[Task to complete]
Please return all lines from the records below that include the string "thumb".
* * * * *
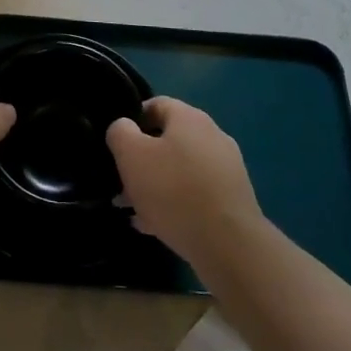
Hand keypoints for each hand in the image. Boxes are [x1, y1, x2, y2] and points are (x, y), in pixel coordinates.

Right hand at [107, 98, 264, 266]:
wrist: (229, 245)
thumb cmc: (174, 191)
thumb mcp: (132, 155)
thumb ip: (120, 132)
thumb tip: (124, 128)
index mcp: (189, 117)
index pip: (155, 105)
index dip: (132, 121)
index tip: (117, 146)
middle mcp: (212, 135)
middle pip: (168, 141)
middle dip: (142, 161)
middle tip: (122, 184)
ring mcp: (227, 168)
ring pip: (180, 170)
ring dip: (156, 186)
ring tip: (135, 211)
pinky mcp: (233, 199)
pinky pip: (196, 194)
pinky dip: (176, 205)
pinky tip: (157, 227)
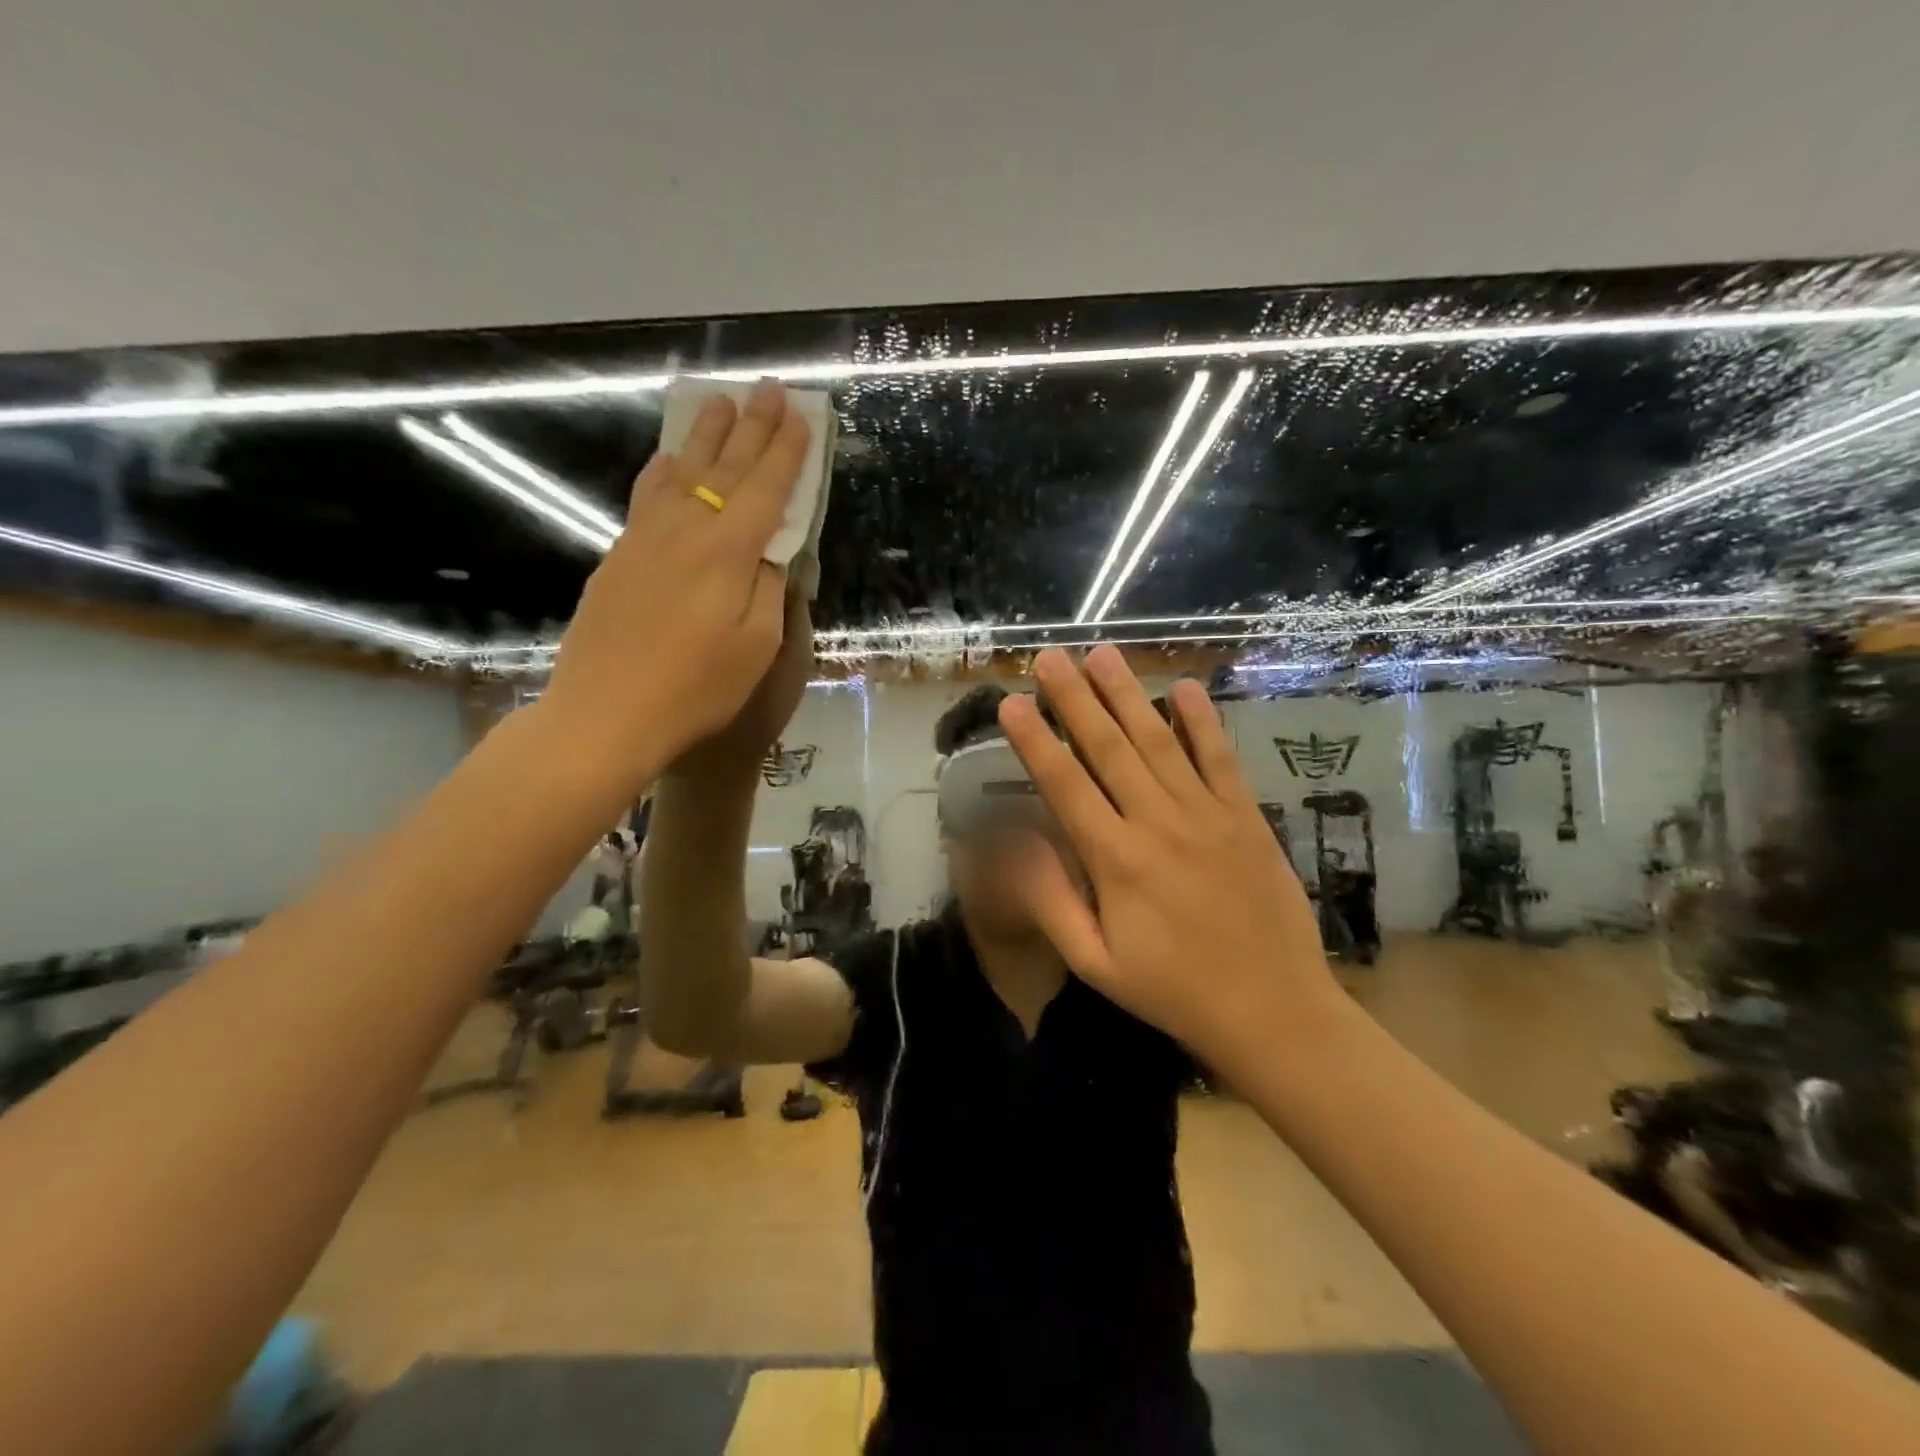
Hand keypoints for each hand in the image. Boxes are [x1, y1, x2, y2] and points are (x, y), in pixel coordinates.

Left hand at [541, 381, 809, 788]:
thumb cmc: (695, 689)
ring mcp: (645, 539)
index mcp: (728, 553)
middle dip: (752, 426)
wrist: (605, 713)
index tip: (802, 415)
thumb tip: (773, 552)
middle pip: (725, 467)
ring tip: (719, 402)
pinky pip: (648, 494)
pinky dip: (664, 467)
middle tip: (768, 388)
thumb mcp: (756, 647)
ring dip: (705, 435)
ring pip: (681, 471)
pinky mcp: (619, 554)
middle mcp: (686, 530)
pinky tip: (667, 458)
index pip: (765, 488)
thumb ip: (769, 590)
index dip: (786, 451)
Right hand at [997, 646, 1342, 1071]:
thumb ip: (1051, 899)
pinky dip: (1202, 721)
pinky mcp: (1246, 817)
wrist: (1273, 1011)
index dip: (1035, 741)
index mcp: (1115, 860)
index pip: (1064, 785)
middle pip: (1108, 748)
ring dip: (1127, 695)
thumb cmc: (1172, 991)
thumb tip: (1015, 842)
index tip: (1012, 702)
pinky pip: (1220, 758)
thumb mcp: (1094, 962)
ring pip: (1159, 741)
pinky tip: (1184, 687)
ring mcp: (1207, 815)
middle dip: (1075, 699)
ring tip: (1102, 654)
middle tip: (1050, 657)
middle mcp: (1158, 823)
* * * * *
[Response to this task]
thumb cmc: (174, 191)
thumb mcp: (132, 155)
thumb ip: (120, 132)
thumb tip: (124, 128)
thumb cmc: (695, 689)
thumb tip: (773, 552)
thumb mcp: (756, 647)
thumb ip: (769, 590)
thumb ip: (1051, 899)
thumb cmc: (1172, 991)
thumb tip: (1015, 842)
thumb mcp: (1094, 962)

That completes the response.